- [本文]
Richard Beirach / Hubris  ( 西独 ECM 1104 )


"欧州きれい系" を源流まで遡っていくと、たぶんこの辺りに辿り着くのではないでしょうか。 これは私にとっての「嫌いなもの克服シリーズ」の1枚です。

ECMを聴いていく上で避けて通れないのが、このリッチー・バイラーク。 その作品群は、ECMのレーベルポリシーの最も正しい見本の1つです。
だから、私は昔からこの人が苦手でした。 どこがいいのか、さっぱりわからない。 アルバムの途中でいつも再生を止めてしまい、最後まで聴き通した
ことがありませんでしたが、最近のECM狩りで、DUの在庫の中で自分が買いたいと思うものを一通りさらってしまったので、渋々手を出してみました。
それに、今改めて聴くと以前とは違った印象が芽生えるかもしれない。 値段も800円程度だし、外れてもまあいいや、という感じです。

この作品はファンの間では傑作として通っているようで、好意的なレビューがたくさん見られます。 そこに書かれていることはどれもその通りだなと
思うし、人気が高い理由も実際に聴いてみるとよくわかります。 平易でわかりやすくキャッチーなメロデイー、嫌なクセのない素直なタッチ、それに
レコードで聴けばその真価が実感できる、まるで目の前でグランドピアノが鳴っているかのような素晴らしい録音と再生感。 ジャズという音楽に特別な
こだわりが無ければ、誰だってこれは褒めるに決まっている。 そういうクオリティーを持った音楽です。

ただ、私の心は何も動かされませんでした。 誰も知らない深い山奥を歩いていて、偶然透明度の高い清流を見つけて、その綺麗さに驚いてしばらく
見とれてしまう、それと似た驚きと感銘は受けますが、ただそれだけです。 それ自体は素晴らしいことだと思うし、その美しさはそのまま享受すれば
いいことなんだろうし、ECMはまさにそういう音楽を創りたかったんだからレーベルとしては目的通りで、これは100点満点だったんだろうと思います。

- [提供資料]
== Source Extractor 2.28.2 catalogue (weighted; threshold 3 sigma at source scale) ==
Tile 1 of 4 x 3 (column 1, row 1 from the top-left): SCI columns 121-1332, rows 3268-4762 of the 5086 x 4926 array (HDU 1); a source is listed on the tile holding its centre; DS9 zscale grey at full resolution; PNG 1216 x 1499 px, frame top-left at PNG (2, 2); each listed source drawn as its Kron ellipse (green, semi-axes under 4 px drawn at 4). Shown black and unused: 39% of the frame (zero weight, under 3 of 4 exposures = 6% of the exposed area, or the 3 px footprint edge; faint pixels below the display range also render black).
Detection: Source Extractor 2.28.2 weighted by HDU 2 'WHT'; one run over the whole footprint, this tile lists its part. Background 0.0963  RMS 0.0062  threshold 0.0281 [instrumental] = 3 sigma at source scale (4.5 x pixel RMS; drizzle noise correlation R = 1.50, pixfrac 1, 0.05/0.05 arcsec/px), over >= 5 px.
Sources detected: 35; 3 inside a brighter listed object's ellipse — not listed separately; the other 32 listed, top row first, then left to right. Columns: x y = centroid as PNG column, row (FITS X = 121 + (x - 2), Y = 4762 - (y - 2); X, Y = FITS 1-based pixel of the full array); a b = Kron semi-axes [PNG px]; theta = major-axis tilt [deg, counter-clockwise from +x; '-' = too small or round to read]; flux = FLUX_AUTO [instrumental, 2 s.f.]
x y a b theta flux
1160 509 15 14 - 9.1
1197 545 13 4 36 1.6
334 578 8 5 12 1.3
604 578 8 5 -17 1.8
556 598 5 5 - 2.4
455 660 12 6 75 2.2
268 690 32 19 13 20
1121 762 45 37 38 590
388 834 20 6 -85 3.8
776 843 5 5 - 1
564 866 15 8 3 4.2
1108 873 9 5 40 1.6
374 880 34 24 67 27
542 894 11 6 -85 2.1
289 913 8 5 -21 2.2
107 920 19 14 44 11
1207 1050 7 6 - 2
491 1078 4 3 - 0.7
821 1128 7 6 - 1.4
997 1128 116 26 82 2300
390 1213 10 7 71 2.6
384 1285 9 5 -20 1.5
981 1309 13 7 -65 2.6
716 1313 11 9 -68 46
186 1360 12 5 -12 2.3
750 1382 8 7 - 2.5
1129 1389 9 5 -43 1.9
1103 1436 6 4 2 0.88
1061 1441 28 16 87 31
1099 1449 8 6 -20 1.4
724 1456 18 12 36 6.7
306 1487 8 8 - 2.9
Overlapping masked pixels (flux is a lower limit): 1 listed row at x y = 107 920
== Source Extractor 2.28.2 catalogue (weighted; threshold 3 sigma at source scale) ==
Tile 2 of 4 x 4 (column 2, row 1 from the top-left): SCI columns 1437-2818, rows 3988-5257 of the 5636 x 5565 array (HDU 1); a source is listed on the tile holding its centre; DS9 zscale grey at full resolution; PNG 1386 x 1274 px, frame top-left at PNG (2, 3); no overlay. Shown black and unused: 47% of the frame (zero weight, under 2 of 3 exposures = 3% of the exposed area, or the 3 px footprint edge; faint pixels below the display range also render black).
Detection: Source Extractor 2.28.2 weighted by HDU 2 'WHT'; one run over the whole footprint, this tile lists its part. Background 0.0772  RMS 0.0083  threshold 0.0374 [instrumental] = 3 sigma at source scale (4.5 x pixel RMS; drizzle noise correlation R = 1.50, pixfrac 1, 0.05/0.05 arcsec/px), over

- [課題]
アルバム評の本文から、「ECMを聴いていく上で避けて」で始まり「まあいいや、という感じです。」で終わる部分を、一字一句違えずに書き写しなさい。

- [解答]
ECMを聴いていく上で避けて通れないのが、このリッチー・バイラーク。 その作品群は、ECMのレーベルポリシーの最も正しい見本の1つです。
だから、私は昔からこの人が苦手でした。 どこがいいのか、さっぱりわからない。 アルバムの途中でいつも再生を止めてしまい、最後まで聴き通した
ことがありませんでしたが、最近のECM狩りで、DUの在庫の中で自分が買いたいと思うものを一通りさらってしまったので、渋々手を出してみました。
それに、今改めて聴くと以前とは違った印象が芽生えるかもしれない。 値段も800円程度だし、外れてもまあいいや、という感じです。